Given information –
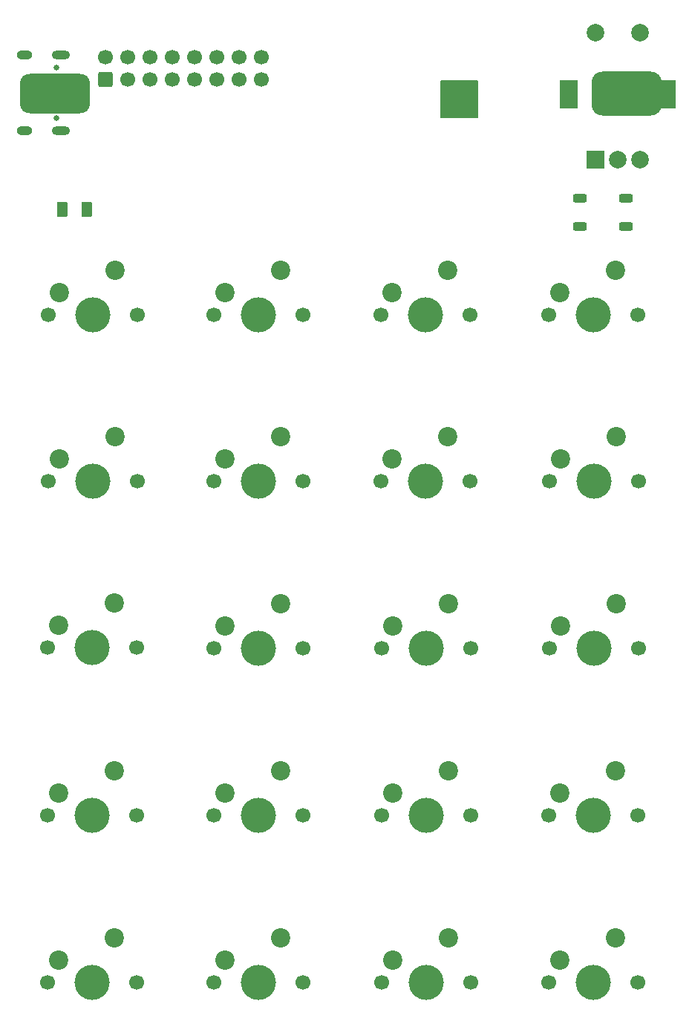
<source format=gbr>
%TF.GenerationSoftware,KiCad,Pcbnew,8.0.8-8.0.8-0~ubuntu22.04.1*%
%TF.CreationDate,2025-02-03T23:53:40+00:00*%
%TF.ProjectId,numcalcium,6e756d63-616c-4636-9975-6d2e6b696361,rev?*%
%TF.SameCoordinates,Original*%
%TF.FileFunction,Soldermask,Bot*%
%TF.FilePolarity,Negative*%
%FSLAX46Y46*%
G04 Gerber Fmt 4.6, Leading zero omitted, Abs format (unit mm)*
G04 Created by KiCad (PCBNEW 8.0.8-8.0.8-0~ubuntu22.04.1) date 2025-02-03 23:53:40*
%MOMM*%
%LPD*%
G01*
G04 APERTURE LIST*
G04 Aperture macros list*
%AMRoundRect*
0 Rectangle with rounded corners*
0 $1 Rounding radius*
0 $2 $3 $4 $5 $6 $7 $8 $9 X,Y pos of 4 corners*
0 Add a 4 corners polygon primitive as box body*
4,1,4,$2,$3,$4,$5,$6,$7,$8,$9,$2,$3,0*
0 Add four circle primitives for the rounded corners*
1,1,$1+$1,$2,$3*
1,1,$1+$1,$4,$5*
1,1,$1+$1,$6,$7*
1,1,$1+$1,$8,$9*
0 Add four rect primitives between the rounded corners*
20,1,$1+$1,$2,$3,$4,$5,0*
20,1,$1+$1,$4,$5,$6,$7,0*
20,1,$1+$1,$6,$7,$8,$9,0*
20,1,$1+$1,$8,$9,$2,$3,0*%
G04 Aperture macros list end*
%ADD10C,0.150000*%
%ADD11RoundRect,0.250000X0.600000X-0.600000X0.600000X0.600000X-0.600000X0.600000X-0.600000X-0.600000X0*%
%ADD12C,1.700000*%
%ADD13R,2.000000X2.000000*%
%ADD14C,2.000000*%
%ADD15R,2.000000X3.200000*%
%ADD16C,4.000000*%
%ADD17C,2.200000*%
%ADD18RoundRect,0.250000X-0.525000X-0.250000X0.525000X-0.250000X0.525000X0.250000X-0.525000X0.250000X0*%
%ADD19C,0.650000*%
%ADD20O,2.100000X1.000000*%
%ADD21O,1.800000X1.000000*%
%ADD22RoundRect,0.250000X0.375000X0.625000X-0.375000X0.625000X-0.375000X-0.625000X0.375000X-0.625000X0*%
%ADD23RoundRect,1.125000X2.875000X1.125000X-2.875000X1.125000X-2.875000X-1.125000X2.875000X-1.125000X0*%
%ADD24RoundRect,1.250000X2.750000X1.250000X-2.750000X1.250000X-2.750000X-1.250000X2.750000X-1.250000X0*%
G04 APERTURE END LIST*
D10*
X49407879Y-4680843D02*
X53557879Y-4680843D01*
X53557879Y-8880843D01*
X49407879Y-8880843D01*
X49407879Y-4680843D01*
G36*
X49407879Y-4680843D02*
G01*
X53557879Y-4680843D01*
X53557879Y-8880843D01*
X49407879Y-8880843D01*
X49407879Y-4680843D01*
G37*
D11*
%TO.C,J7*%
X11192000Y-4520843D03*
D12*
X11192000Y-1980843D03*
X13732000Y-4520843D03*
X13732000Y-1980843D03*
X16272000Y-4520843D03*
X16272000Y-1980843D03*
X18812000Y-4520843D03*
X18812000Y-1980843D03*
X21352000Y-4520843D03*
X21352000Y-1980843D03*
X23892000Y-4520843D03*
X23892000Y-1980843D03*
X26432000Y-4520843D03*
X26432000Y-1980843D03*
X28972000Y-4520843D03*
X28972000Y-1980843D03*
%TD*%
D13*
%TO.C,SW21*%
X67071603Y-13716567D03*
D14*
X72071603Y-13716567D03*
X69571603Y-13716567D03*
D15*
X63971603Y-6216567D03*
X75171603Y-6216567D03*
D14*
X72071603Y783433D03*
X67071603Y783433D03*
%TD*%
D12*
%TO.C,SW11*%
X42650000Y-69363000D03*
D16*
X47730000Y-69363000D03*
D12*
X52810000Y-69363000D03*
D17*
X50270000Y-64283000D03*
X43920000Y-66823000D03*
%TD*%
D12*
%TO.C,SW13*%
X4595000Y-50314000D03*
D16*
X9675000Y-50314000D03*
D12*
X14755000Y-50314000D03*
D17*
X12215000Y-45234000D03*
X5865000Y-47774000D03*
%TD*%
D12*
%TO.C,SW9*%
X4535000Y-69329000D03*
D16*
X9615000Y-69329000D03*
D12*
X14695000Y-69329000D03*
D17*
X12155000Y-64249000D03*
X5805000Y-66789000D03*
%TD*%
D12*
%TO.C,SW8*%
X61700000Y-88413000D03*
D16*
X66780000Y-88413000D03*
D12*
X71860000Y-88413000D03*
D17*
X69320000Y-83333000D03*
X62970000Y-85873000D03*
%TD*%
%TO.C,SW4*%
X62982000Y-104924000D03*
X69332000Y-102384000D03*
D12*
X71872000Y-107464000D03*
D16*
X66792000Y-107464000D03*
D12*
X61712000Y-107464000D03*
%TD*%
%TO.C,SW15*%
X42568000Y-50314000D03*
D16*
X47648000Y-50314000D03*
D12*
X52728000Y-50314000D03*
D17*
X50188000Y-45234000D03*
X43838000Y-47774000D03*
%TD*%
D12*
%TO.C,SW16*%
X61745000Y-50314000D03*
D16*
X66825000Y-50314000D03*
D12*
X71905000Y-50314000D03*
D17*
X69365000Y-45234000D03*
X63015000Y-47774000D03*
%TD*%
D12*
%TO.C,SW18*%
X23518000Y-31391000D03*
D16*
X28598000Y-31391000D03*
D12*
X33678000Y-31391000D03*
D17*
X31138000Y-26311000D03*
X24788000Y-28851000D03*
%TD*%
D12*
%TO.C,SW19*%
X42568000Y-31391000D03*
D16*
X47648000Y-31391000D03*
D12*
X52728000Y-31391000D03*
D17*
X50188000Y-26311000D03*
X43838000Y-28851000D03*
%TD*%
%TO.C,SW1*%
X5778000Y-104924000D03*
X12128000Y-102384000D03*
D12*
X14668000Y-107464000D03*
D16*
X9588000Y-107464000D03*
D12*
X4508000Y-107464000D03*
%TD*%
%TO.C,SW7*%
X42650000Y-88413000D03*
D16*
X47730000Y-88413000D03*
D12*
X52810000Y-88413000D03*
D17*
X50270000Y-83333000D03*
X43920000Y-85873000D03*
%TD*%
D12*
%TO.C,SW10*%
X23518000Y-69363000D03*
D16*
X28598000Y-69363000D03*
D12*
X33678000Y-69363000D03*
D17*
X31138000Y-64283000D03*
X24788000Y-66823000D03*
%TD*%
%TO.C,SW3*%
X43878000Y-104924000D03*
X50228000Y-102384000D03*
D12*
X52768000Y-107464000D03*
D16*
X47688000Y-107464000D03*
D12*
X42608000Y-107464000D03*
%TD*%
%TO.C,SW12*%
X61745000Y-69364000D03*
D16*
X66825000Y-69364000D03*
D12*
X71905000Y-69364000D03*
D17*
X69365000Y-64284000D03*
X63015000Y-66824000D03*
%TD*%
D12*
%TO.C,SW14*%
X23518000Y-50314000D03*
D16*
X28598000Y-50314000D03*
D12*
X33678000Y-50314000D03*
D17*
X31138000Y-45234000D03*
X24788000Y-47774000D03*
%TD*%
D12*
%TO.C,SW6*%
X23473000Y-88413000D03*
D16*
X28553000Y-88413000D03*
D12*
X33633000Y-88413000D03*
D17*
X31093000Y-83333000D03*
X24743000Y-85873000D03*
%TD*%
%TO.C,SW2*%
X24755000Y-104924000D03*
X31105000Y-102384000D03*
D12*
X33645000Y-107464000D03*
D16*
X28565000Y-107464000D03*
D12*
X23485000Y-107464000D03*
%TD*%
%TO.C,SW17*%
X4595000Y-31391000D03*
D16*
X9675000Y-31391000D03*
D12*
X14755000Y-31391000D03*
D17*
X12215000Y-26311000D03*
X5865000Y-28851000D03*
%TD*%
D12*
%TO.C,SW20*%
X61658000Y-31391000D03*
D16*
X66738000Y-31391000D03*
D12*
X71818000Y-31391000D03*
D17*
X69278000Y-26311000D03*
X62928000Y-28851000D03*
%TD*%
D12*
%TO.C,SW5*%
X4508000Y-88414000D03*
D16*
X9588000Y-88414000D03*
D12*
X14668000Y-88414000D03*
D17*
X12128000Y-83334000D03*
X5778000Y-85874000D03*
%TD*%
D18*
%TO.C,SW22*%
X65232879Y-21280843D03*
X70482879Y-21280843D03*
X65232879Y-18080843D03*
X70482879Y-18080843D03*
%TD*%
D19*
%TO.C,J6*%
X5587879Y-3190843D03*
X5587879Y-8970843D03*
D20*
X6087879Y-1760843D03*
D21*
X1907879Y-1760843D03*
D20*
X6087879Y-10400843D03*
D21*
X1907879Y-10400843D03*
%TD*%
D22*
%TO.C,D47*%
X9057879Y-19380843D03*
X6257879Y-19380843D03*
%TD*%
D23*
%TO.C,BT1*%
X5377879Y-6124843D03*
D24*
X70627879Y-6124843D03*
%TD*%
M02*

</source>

...

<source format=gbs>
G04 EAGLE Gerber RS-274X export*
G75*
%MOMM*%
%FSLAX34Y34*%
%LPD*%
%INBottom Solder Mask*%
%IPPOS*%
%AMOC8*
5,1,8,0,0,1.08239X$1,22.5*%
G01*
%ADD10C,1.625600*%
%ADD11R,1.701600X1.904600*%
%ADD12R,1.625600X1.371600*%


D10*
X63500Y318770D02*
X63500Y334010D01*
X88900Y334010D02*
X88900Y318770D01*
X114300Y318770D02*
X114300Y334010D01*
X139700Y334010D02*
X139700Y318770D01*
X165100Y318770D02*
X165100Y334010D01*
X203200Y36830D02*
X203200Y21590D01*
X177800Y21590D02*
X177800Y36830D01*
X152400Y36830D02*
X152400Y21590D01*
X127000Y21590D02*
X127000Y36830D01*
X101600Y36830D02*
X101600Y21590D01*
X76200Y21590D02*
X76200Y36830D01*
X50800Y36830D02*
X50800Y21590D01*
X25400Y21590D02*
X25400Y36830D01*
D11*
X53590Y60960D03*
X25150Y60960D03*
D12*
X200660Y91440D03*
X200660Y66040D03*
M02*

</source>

--

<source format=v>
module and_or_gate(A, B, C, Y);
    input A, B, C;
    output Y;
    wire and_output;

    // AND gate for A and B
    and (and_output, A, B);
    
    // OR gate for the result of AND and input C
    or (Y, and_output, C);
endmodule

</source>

Task objective – Go through the entries above and count the lines with the word "rounded", then give only that number.

Exercise response – 3